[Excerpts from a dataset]

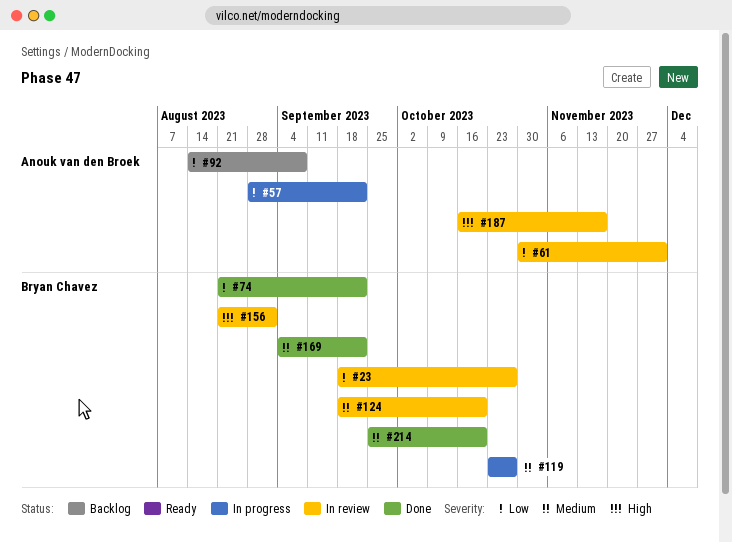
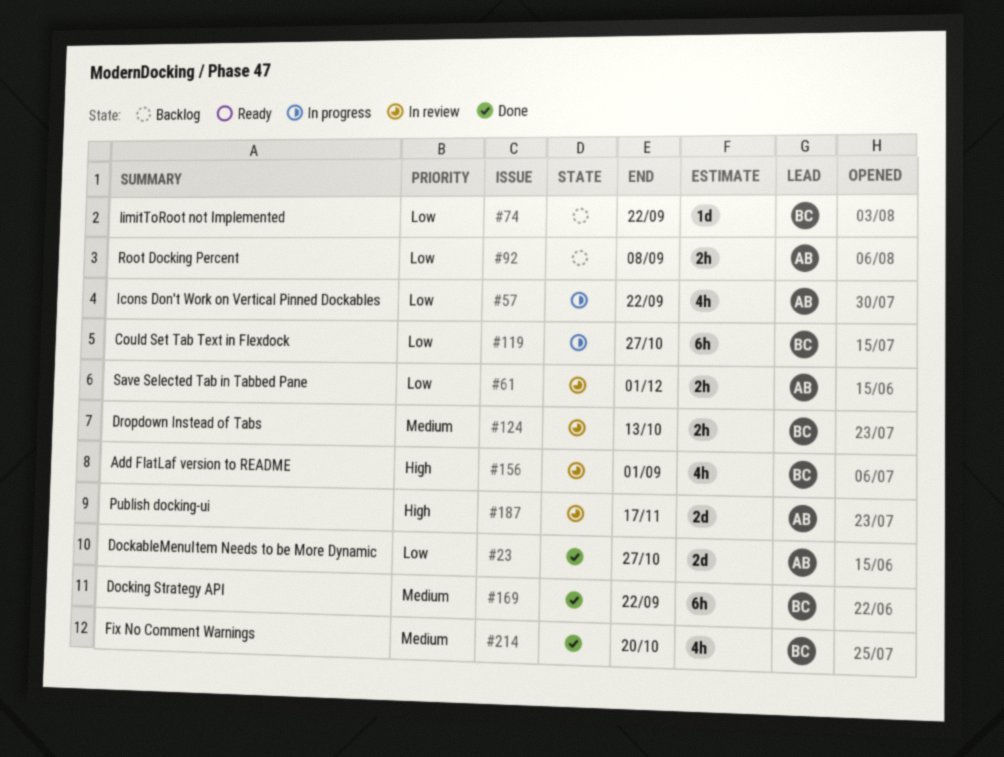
#23, status: In review -> Done
#23, owner: Bryan Chavez -> Anouk van den Broek
#74, status: Done -> Backlog
#119, priority: Medium -> Low
#124, due: Oct 20 -> Oct 13

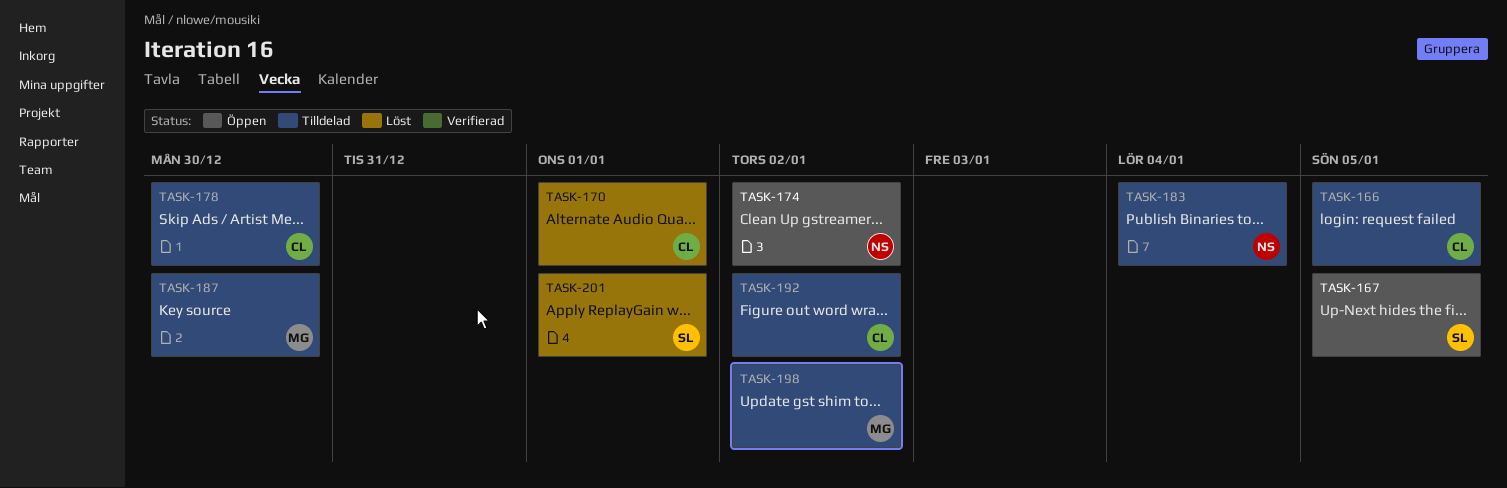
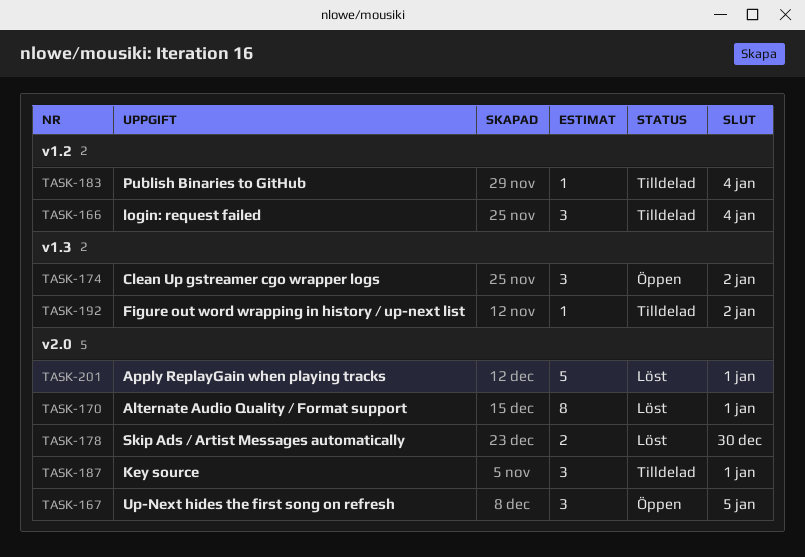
TASK-166, due: Jan 5 -> Jan 4
TASK-178, status: Tilldelad -> Löst
TASK-187, due: Dec 30 -> Jan 1
TASK-198: present -> none

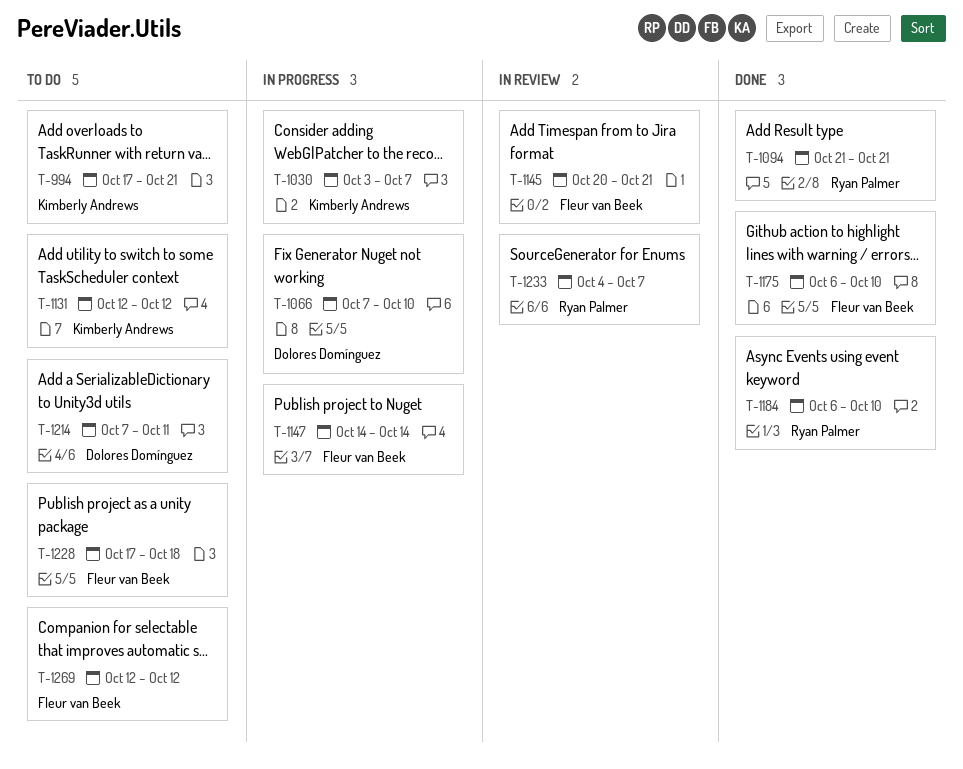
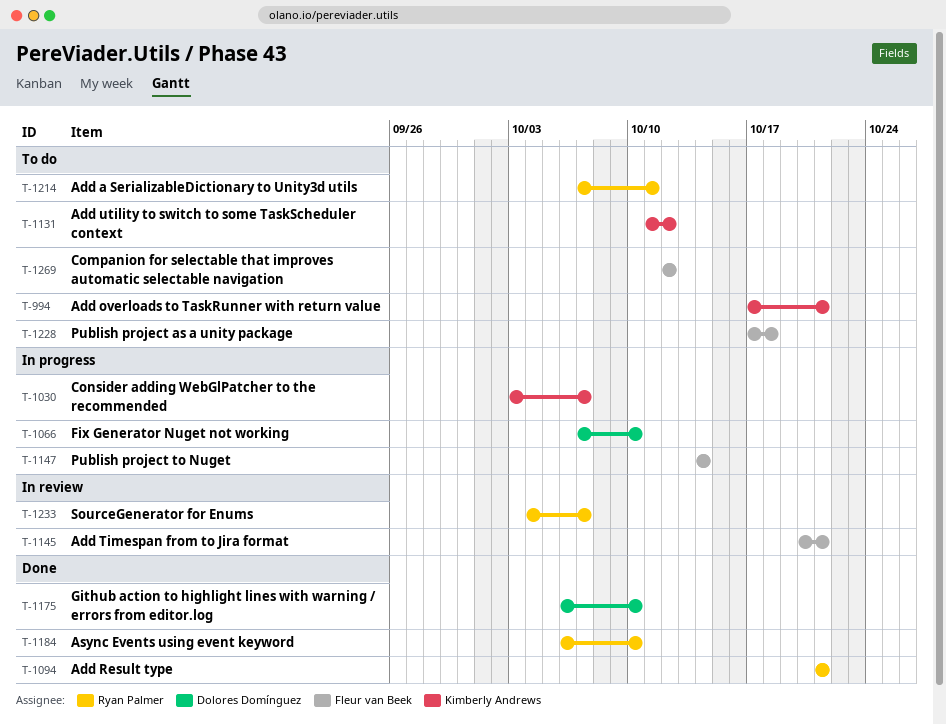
T-1131, start: Oct 12 -> Oct 11
T-1175, owner: Fleur van Beek -> Dolores Domínguez
T-1214, owner: Dolores Domínguez -> Ryan Palmer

[What is required] Going through the data above, return each line with the word "TASK".

[Solution below]
TASK-166, due: Jan 5 -> Jan 4
TASK-178, status: Tilldelad -> Löst
TASK-187, due: Dec 30 -> Jan 1
TASK-198: present -> none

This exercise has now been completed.